Had a laugh at your adolescent sasquatch line! 🙂
Annie (57) – there are some interesting insights there.
I still think it can be motion blur. The “bulge” may be the axis on which the deer’s head rotates. That is – if for a moment we run with the idea that the bulge is the base of the deer’s ear, then the deer has lifted it’s nose up whilst keeping its ear still. The nose would be just out of frame to the bottom.
It’s a bit like watching a car tyre roll, from a forward angle. The tread of the tyre (which is nearest to you) seems to go through a large range of motion – from the bottom to the top; the full height of the wheel – but the centre of the hub-cap would not go through a large range of motion.
As you note – the tree is behind the creature. That led me (earlier) to the conlusion that the left side of the creature (as we look at it) slopes at the same angle as the right side (notwithstanding the bulge) – and in my opinion these are symetrical sides to a deer’s forehead. The bulge, as I mentioned, I think is the base of an ear.
And then there is the question of how can a deer’s head be framed like this. In earlier comments (perhaps on the other threads) I’ve linked to photos of close-up horses heads to show how the whole body can be obscured if the horse’s head is close enough to the lens.
Recall too that the night before, and 5 minutes later, there are several deer in the area. The most likely animal to be captured on film is a deer, and the fourth photo posted (of the close-up deer) shows that the colours of our cryptid do in fact match a deer when it is close up to the camera (in the shade and blocking the light by being so close).
I don’t think that this mystery will be solved by a show of hands. That is, regardless of how many people say ‘deer’ or how many say ‘horses ass’… it really doesn’t matter. Prior to 1492, the majority had ruled the Earth was flat and the center of the universe.
Oh well, so much for popular opinion, huh?
The image of the unidentifiable hairy mass should be enough incentive for a true believer to expend some effort in the immediate area… and if someone actually does, maybe we’ll get a second chance to ogle whatever it was.
Maybe not.
Well yeah. That’s the thing with me.
Let’s just say that deer is hard enough to get from that shot for all of us to be wondering, well, what the heck it is.
I guess the only problem with sasquatch is that a lot of opinion seems to be that those guys are highly nomadic, such that it might not be likely for cameras put in that spot to ever catch another one.
But then, where else would you put one? I’d at least try another camera from another angle, eh?

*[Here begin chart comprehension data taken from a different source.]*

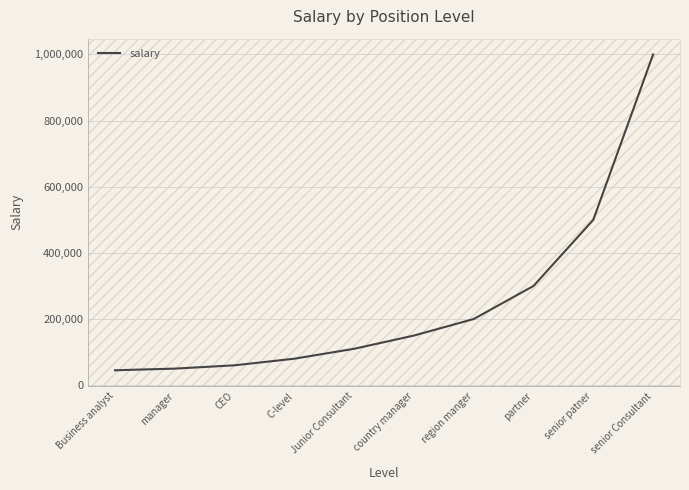

What is the change in value from region manger to senior Consultant?

+800000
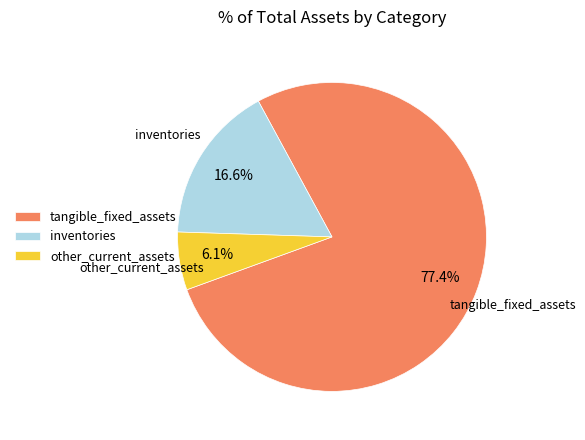

To the nearest percent, what percentage of the pie is tangible_fixed_assets?

77%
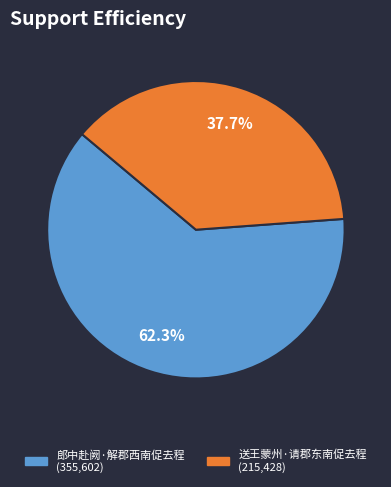

The 郎中赴阙·解郡西南促去程 slice represents 62% of the pie. True or false?

True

youcantryreachingme, you’ve made some good arguments, but I still have to question the possibility of this being a deer.
For the photo not to include the deer’s eyes, or any of it’s other markings, only a very small portion of it’s forehead could be photographed, and therefore, would have to be at extremely close range…within inches, I’d say.
Look at the close up deer pic on the “Update: Mt. Hood Bigfoot” article. How much closer would the deer have to be, to photograph JUST a small area of it’s forehead?
I noticed something else. The branches/leaves in the foreground would obviously have to be even closer to the camera lens than the deer, yet they don’t appear to be large enough in the photo to be at that close a range.
Also, where these leaves are visible in 3 of the 4 photos, including the “sasquatch/deer/horse” photo, they are absent in the shot of the deer I linked to above. If they were that close in front of the camera, surely they would still be in this shot?
“If they were that close in front of the camera, surely they would still be in this shot?”
Not if she just ate them. I doubt he was there just to have her picture taken. That is what deer eat.
LOL! Didn’t think of that. You’re probably right, Jack D!